(Dataset entries)

* * * *

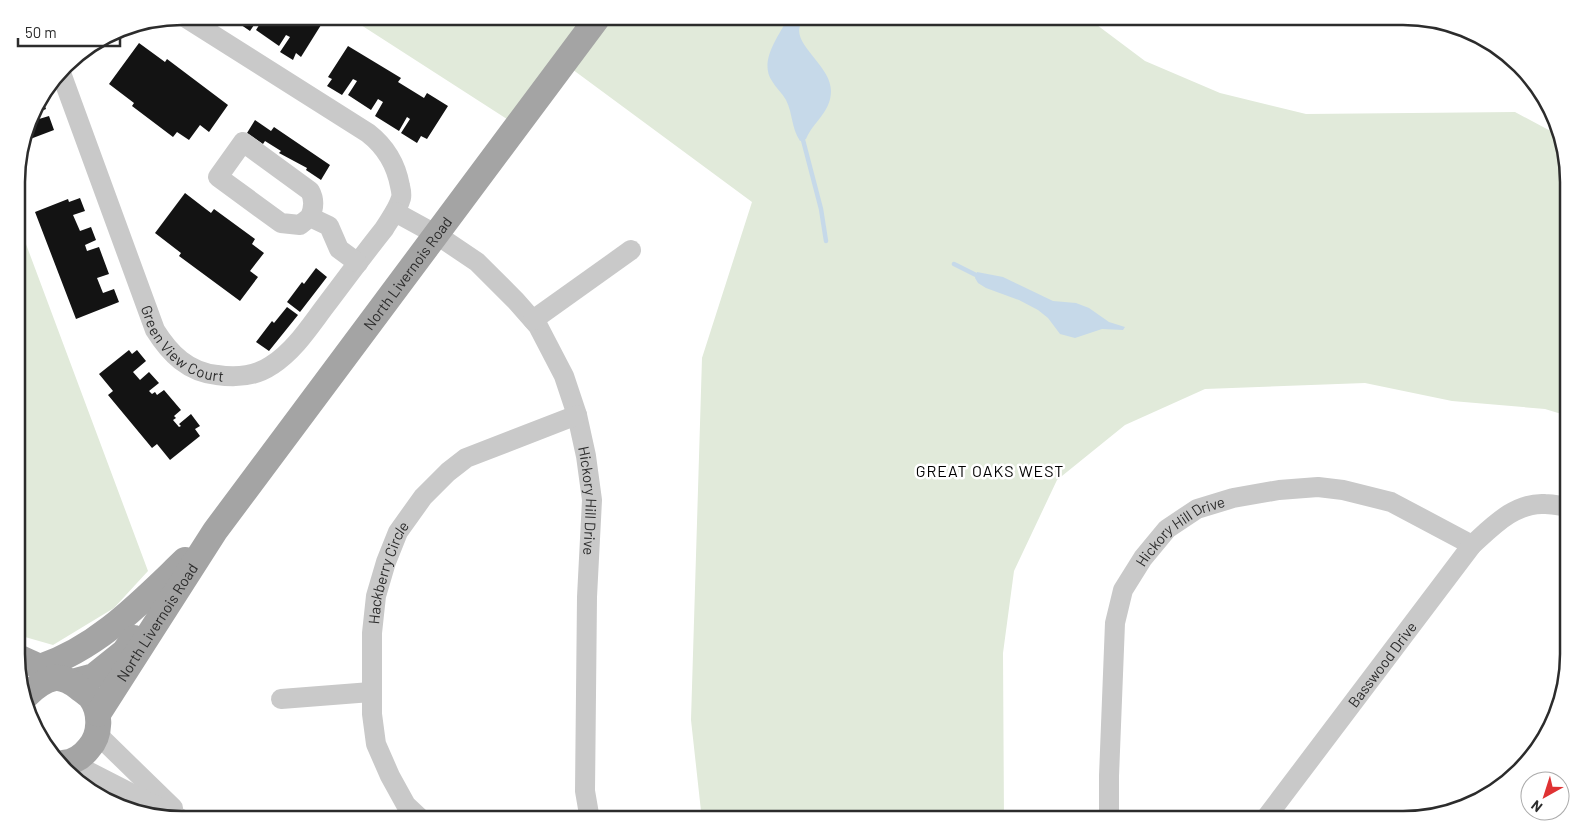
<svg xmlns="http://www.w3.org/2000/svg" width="1585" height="836" font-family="Barlow,sans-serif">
<rect width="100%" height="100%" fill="#fff"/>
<path fill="#e1eada" d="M347 16H1085L1145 61 1220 93 1306 114 1515 112 1558 135 1567 161 1568 416 1545 409 1452 401 1365 383 1205 389 1125 425 1057 480 1014 571 1003 653 1004 820H702L691 720 702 358 752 202 557 58 510 121Z
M17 220 148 571 114 608 53 645 18 635Z"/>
<path fill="#c6d9e9" d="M789 16H806C804 19 801 23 800 26 793 45 831 66 831 91 831 112 813 122 806 139L800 141C791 127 793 114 786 100 782 93 776 88 772 81 758 60 780 35 789 16Z
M977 272 1003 277 1053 301 1076 303 1089 308 1109 322 1125 327 1123 330 1102 329 1075 338 1060 334 1048 318 1038 310 1019 300 986 288 978 283 975 278Z"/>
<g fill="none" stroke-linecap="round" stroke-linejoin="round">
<path stroke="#c6d9e9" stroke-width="4.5" d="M803 140 821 209 826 241
M954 264 976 275"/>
</g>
<path fill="#131313" d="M228 16H299L302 18 307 16 321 25 301 57 296 53 293 60 280 52 290 37 286 35 279 46 256 30 261 22 258 19 250 31Z
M139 43 165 62 167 59 228 105 209 132 200 125 189 140 177 132 173 137 132 106 134 103 109 84Z
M348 46 401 78 398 82 424 98 427 93 448 106 427 139 421 136 417 143 401 133 410 119 407 117 399 131 375 116 383 102 378 99 371 110 348 95 357 81 353 79 342 95 327 86 332 79 328 77Z
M42 98 46 109 37 113 39 119 49 116 54 130 25 141 33 109Z
M255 120 271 131 274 127 330 165 321 180 306 170 307 168 279 153 281 151 265 141 263 144 247 133Z
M185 193 211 213 214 209 255 239 252 244 264 253 250 271 258 277 240 301 179 256 181 253 155 233Z
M80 198 85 211 73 215 80 231 91 227 96 240 85 245 87 251 99 247 109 274 97 278 103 293 114 289 119 302 76 319 35 212 68 199 69 202Z
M316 268 327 277 300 312 287 302 302 282 304 284Z
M287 307 298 315 269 351 256 342 272 321 274 323Z
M129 350 132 354 137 350 146 361 133 372 140 380 149 372 159 383 149 391 152 394 155 392 157 395 164 390 181 410 174 416 176 418 173 420 179 427 181 426 179 424 191 414 200 426 195 429 200 436 170 460 157 444 152 448 108 395 113 391 99 374Z"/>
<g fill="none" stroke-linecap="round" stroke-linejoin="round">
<g stroke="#c9c9c9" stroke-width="20">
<path id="s1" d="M61 73 155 330C170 354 188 372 217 375 236 378 256 376 272 365 295 350 310 326 326 305 345 280 364 254 384 229 390 219 398 209 401 198 402 194 401 190 400 186 396 164 386 147 368 133L183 16"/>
<path id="s2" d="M395 212 437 235 477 262 516 301 538 326 564 376 577 415 586 456 592 500 587 597 585 791 590 820"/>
<path d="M310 217C314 208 315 200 310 191L243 142 218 177 281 223 300 225 310 217 329 226 339 249 358 263"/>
<path d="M533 320 631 250"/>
<path d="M281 699 371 692"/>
<path d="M97 734 173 808"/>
<path d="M70 762 183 820"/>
<path id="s3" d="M1109 819V776L1115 623 1123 590 1143 558 1167 529 1197 509 1233 498 1279 490 1318 487 1343 490 1391 502 1472 545"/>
<path id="s4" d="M1265 819 1472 545C1492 527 1515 502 1545 504 1553 504 1561 506 1568 507"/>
<path id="s5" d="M422 820 406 805 390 776 376 744 372 714V633L376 596 386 562 398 532 423 497 448 472 466 458 577 415"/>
</g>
<g stroke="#a4a4a4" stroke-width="26">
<path d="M18 657 40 667 54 678"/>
<path d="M40 667C99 647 141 602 185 560"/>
<path d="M72 682 94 676 124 652 134 638"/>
<path d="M26 696C33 689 44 680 55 678 63 677 73 683 79 688 83 691 88 694 91 698 101 712 101 735 89 748 83 756 74 762 63 763"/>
<path id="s6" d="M98 714 215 531 599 16"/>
</g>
</g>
<g text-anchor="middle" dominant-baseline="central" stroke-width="5" stroke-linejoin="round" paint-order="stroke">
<g font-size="15" fill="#2c2c2c" stroke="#fff">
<text stroke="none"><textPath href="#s6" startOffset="539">North Livernois Road</textPath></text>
<text stroke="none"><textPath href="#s1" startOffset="304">Green View Court</textPath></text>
<text stroke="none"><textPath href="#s2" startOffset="369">Hickory Hill Drive</textPath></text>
<text stroke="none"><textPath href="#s3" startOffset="315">Hickory Hill Drive</textPath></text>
<text stroke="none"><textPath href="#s5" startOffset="264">Hackberry Circle</textPath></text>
<text stroke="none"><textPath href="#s6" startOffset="109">North Livernois Road</textPath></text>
<text stroke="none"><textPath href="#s4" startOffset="194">Basswood Drive</textPath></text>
</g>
<g font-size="16" letter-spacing="1" fill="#000" stroke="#fff">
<text x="990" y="470">GREAT OAKS WEST</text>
</g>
</g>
<path d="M0 0H1585V836H0ZM182 25H1403A157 157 0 0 1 1560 182V654A157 157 0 0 1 1403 811H182A157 157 0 0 1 25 654V182A157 157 0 0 1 182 25Z" fill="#fff" fill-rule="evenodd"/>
<path fill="none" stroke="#2c2c2c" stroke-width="2.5" d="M182 25H1403A157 157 0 0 1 1560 182V654A157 157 0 0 1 1403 811H182A157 157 0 0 1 25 654V182A157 157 0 0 1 182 25Z"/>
<g transform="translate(1545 796) rotate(219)"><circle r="24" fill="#ffffff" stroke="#ababab"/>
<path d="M0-4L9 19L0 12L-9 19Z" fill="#df3233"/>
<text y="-8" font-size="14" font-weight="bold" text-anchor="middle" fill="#2c2c2c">N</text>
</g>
<path d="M18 38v8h102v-8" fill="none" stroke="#2c2c2c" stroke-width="2.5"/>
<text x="25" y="38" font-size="15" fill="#2c2c2c" stroke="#ffffff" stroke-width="4" paint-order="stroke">50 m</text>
</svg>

* * * *

WHAT IS NEEDED: Transcribe every entry word for word, excluding images.

REPLY:
<svg xmlns="http://www.w3.org/2000/svg" width="1585" height="836" font-family="Barlow,sans-serif">
<rect width="100%" height="100%" fill="#fff"/>
<path fill="#e1eada" d="M347 16H1085L1145 61 1220 93 1306 114 1515 112 1558 135 1567 161 1568 416 1545 409 1452 401 1365 383 1205 389 1125 425 1057 480 1014 571 1003 653 1004 820H702L691 720 702 358 752 202 557 58 510 121Z
M17 220 148 571 114 608 53 645 18 635Z"/>
<path fill="#c6d9e9" d="M789 16H806C804 19 801 23 800 26 793 45 831 66 831 91 831 112 813 122 806 139L800 141C791 127 793 114 786 100 782 93 776 88 772 81 758 60 780 35 789 16Z
M977 272 1003 277 1053 301 1076 303 1089 308 1109 322 1125 327 1123 330 1102 329 1075 338 1060 334 1048 318 1038 310 1019 300 986 288 978 283 975 278Z"/>
<g fill="none" stroke-linecap="round" stroke-linejoin="round">
<path stroke="#c6d9e9" stroke-width="4.5" d="M803 140 821 209 826 241
M954 264 976 275"/>
</g>
<path fill="#131313" d="M228 16H299L302 18 307 16 321 25 301 57 296 53 293 60 280 52 290 37 286 35 279 46 256 30 261 22 258 19 250 31Z
M139 43 165 62 167 59 228 105 209 132 200 125 189 140 177 132 173 137 132 106 134 103 109 84Z
M348 46 401 78 398 82 424 98 427 93 448 106 427 139 421 136 417 143 401 133 410 119 407 117 399 131 375 116 383 102 378 99 371 110 348 95 357 81 353 79 342 95 327 86 332 79 328 77Z
M42 98 46 109 37 113 39 119 49 116 54 130 25 141 33 109Z
M255 120 271 131 274 127 330 165 321 180 306 170 307 168 279 153 281 151 265 141 263 144 247 133Z
M185 193 211 213 214 209 255 239 252 244 264 253 250 271 258 277 240 301 179 256 181 253 155 233Z
M80 198 85 211 73 215 80 231 91 227 96 240 85 245 87 251 99 247 109 274 97 278 103 293 114 289 119 302 76 319 35 212 68 199 69 202Z
M316 268 327 277 300 312 287 302 302 282 304 284Z
M287 307 298 315 269 351 256 342 272 321 274 323Z
M129 350 132 354 137 350 146 361 133 372 140 380 149 372 159 383 149 391 152 394 155 392 157 395 164 390 181 410 174 416 176 418 173 420 179 427 181 426 179 424 191 414 200 426 195 429 200 436 170 460 157 444 152 448 108 395 113 391 99 374Z"/>
<g fill="none" stroke-linecap="round" stroke-linejoin="round">
<g stroke="#c9c9c9" stroke-width="20">
<path id="s1" d="M61 73 155 330C170 354 188 372 217 375 236 378 256 376 272 365 295 350 310 326 326 305 345 280 364 254 384 229 390 219 398 209 401 198 402 194 401 190 400 186 396 164 386 147 368 133L183 16"/>
<path id="s2" d="M395 212 437 235 477 262 516 301 538 326 564 376 577 415 586 456 592 500 587 597 585 791 590 820"/>
<path d="M310 217C314 208 315 200 310 191L243 142 218 177 281 223 300 225 310 217 329 226 339 249 358 263"/>
<path d="M533 320 631 250"/>
<path d="M281 699 371 692"/>
<path d="M97 734 173 808"/>
<path d="M70 762 183 820"/>
<path id="s3" d="M1109 819V776L1115 623 1123 590 1143 558 1167 529 1197 509 1233 498 1279 490 1318 487 1343 490 1391 502 1472 545"/>
<path id="s4" d="M1265 819 1472 545C1492 527 1515 502 1545 504 1553 504 1561 506 1568 507"/>
<path id="s5" d="M422 820 406 805 390 776 376 744 372 714V633L376 596 386 562 398 532 423 497 448 472 466 458 577 415"/>
</g>
<g stroke="#a4a4a4" stroke-width="26">
<path d="M18 657 40 667 54 678"/>
<path d="M40 667C99 647 141 602 185 560"/>
<path d="M72 682 94 676 124 652 134 638"/>
<path d="M26 696C33 689 44 680 55 678 63 677 73 683 79 688 83 691 88 694 91 698 101 712 101 735 89 748 83 756 74 762 63 763"/>
<path id="s6" d="M98 714 215 531 599 16"/>
</g>
</g>
<g text-anchor="middle" dominant-baseline="central" stroke-width="5" stroke-linejoin="round" paint-order="stroke">
<g font-size="15" fill="#2c2c2c" stroke="#fff">
<text stroke="none"><textPath href="#s6" startOffset="539">North Livernois Road</textPath></text>
<text stroke="none"><textPath href="#s1" startOffset="304">Green View Court</textPath></text>
<text stroke="none"><textPath href="#s2" startOffset="369">Hickory Hill Drive</textPath></text>
<text stroke="none"><textPath href="#s3" startOffset="315">Hickory Hill Drive</textPath></text>
<text stroke="none"><textPath href="#s5" startOffset="264">Hackberry Circle</textPath></text>
<text stroke="none"><textPath href="#s6" startOffset="109">North Livernois Road</textPath></text>
<text stroke="none"><textPath href="#s4" startOffset="194">Basswood Drive</textPath></text>
</g>
<g font-size="16" letter-spacing="1" fill="#000" stroke="#fff">
<text x="990" y="470">GREAT OAKS WEST</text>
</g>
</g>
<path d="M0 0H1585V836H0ZM182 25H1403A157 157 0 0 1 1560 182V654A157 157 0 0 1 1403 811H182A157 157 0 0 1 25 654V182A157 157 0 0 1 182 25Z" fill="#fff" fill-rule="evenodd"/>
<path fill="none" stroke="#2c2c2c" stroke-width="2.5" d="M182 25H1403A157 157 0 0 1 1560 182V654A157 157 0 0 1 1403 811H182A157 157 0 0 1 25 654V182A157 157 0 0 1 182 25Z"/>
<g transform="translate(1545 796) rotate(219)"><circle r="24" fill="#ffffff" stroke="#ababab"/>
<path d="M0-4L9 19L0 12L-9 19Z" fill="#df3233"/>
<text y="-8" font-size="14" font-weight="bold" text-anchor="middle" fill="#2c2c2c">N</text>
</g>
<path d="M18 38v8h102v-8" fill="none" stroke="#2c2c2c" stroke-width="2.5"/>
<text x="25" y="38" font-size="15" fill="#2c2c2c" stroke="#ffffff" stroke-width="4" paint-order="stroke">50 m</text>
</svg>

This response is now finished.